TRECHO DO TEXTO:
= = =
Sociedade sem ajustes

* Eu me apresento pelo nome. Concedo dos dados o menos significativo. E faço de propósito, pois não quero que ninguém conheça nada muito profundo sobre a minha realidade.

* Deixo para os estranhos a imagem de um bom humor, o sorriso despreocupado, o semblante tão leve e embalado por uma pequena embriaguez. Mostrar pouca lucidez também é importante no processo de apresentação, assim ninguém poderá saber o que passa na consciência. A minha, por exemplo, é cheia de dúvidas e arrependimentos. Danificada pela saudade e o remorso. Quem terá vontade de conhecer um alguém tão desajustado?

* Ostento, portanto, muita calma e pouca preocupação. Dou minha opinião em assuntos graves, mas opino de maneira um pouco displicente para que assim não transpareça muita responsabilidade e não arranje confusão. Mantendo-me mediana. Geralmente as pessoas ficam satisfeitas em me conhecer. É sempre satisfatório conhecer alguém razoável. Porque alguém superior será elevado, estará acima de você. Isto provoca competições secretas, uma guerra silenciosa. E eu estou cansado demais para lutar. Já alguém inferior estará tão pateticamente por baixo que se tornará indigno de apreço. E eu estou exausto de ser humilhado. Mantenho-me, portanto, na média.
= = =
DADOS FORNECIDOS:
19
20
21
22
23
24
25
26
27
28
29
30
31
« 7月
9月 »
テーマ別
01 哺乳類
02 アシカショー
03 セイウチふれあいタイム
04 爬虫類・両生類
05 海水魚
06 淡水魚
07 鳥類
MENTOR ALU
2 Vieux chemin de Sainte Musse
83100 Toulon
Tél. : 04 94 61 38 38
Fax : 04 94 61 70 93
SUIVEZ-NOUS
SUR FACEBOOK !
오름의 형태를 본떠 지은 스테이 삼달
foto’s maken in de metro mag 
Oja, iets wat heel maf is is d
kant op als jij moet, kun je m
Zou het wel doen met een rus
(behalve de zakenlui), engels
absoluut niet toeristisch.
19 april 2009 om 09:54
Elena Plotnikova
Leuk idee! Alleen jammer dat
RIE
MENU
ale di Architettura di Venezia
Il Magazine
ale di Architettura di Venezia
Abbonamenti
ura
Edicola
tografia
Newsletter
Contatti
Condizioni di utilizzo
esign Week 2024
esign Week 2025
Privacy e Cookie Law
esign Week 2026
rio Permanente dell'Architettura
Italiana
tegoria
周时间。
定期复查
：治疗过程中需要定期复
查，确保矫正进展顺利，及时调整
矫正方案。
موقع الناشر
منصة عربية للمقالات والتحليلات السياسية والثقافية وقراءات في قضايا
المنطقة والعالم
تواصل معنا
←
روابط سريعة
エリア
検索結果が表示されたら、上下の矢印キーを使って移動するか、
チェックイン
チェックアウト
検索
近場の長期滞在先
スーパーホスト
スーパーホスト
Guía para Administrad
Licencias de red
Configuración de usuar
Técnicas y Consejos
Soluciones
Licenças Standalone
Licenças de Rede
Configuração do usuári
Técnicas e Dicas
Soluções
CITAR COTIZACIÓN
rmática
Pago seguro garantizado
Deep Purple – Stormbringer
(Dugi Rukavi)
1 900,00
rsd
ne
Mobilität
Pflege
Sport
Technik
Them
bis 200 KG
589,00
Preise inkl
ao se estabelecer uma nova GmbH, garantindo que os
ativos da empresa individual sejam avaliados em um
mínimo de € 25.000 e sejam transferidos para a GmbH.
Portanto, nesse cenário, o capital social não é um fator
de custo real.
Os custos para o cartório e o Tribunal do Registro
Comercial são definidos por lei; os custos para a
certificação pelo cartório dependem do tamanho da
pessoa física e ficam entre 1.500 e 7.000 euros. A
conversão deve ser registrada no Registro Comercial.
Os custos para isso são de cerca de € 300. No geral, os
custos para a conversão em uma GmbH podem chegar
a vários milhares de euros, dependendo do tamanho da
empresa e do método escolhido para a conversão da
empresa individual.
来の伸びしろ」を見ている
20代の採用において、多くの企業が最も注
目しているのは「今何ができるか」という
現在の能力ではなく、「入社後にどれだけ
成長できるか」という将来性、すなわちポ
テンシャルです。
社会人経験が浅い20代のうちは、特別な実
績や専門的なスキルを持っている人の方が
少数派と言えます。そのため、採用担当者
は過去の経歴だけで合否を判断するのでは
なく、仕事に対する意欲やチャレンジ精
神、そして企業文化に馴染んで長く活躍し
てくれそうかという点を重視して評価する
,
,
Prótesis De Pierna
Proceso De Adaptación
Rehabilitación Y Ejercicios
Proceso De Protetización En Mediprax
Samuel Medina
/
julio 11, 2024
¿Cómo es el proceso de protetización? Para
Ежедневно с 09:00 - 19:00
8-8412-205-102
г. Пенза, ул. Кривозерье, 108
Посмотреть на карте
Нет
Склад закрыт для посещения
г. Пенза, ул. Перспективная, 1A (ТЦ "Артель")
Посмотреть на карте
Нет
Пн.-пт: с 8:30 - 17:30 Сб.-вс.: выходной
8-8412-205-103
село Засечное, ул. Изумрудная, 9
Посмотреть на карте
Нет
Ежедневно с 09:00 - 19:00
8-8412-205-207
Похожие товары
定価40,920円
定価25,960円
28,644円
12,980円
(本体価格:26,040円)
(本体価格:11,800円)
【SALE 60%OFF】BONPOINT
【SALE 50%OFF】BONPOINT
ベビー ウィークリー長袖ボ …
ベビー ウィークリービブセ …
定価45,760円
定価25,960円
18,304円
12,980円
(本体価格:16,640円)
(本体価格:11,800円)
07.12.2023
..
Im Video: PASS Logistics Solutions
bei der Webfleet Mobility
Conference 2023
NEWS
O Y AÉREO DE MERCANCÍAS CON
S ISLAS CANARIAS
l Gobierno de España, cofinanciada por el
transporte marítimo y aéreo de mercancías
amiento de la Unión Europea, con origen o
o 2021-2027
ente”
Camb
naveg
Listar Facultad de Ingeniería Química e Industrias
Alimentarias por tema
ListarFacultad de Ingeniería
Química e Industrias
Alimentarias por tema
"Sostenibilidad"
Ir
= = =
INSTRUÇÕES: Transcreva o texto "Sociedade sem ajustes" na íntegra, sem mudar uma só palavra ou sinal.

RESULTADO DA TAREFA:
Sociedade sem ajustes

* Eu me apresento pelo nome. Concedo dos dados o menos significativo. E faço de propósito, pois não quero que ninguém conheça nada muito profundo sobre a minha realidade.

* Deixo para os estranhos a imagem de um bom humor, o sorriso despreocupado, o semblante tão leve e embalado por uma pequena embriaguez. Mostrar pouca lucidez também é importante no processo de apresentação, assim ninguém poderá saber o que passa na consciência. A minha, por exemplo, é cheia de dúvidas e arrependimentos. Danificada pela saudade e o remorso. Quem terá vontade de conhecer um alguém tão desajustado?

* Ostento, portanto, muita calma e pouca preocupação. Dou minha opinião em assuntos graves, mas opino de maneira um pouco displicente para que assim não transpareça muita responsabilidade e não arranje confusão. Mantendo-me mediana. Geralmente as pessoas ficam satisfeitas em me conhecer. É sempre satisfatório conhecer alguém razoável. Porque alguém superior será elevado, estará acima de você. Isto provoca competições secretas, uma guerra silenciosa. E eu estou cansado demais para lutar. Já alguém inferior estará tão pateticamente por baixo que se tornará indigno de apreço. E eu estou exausto de ser humilhado. Mantenho-me, portanto, na média.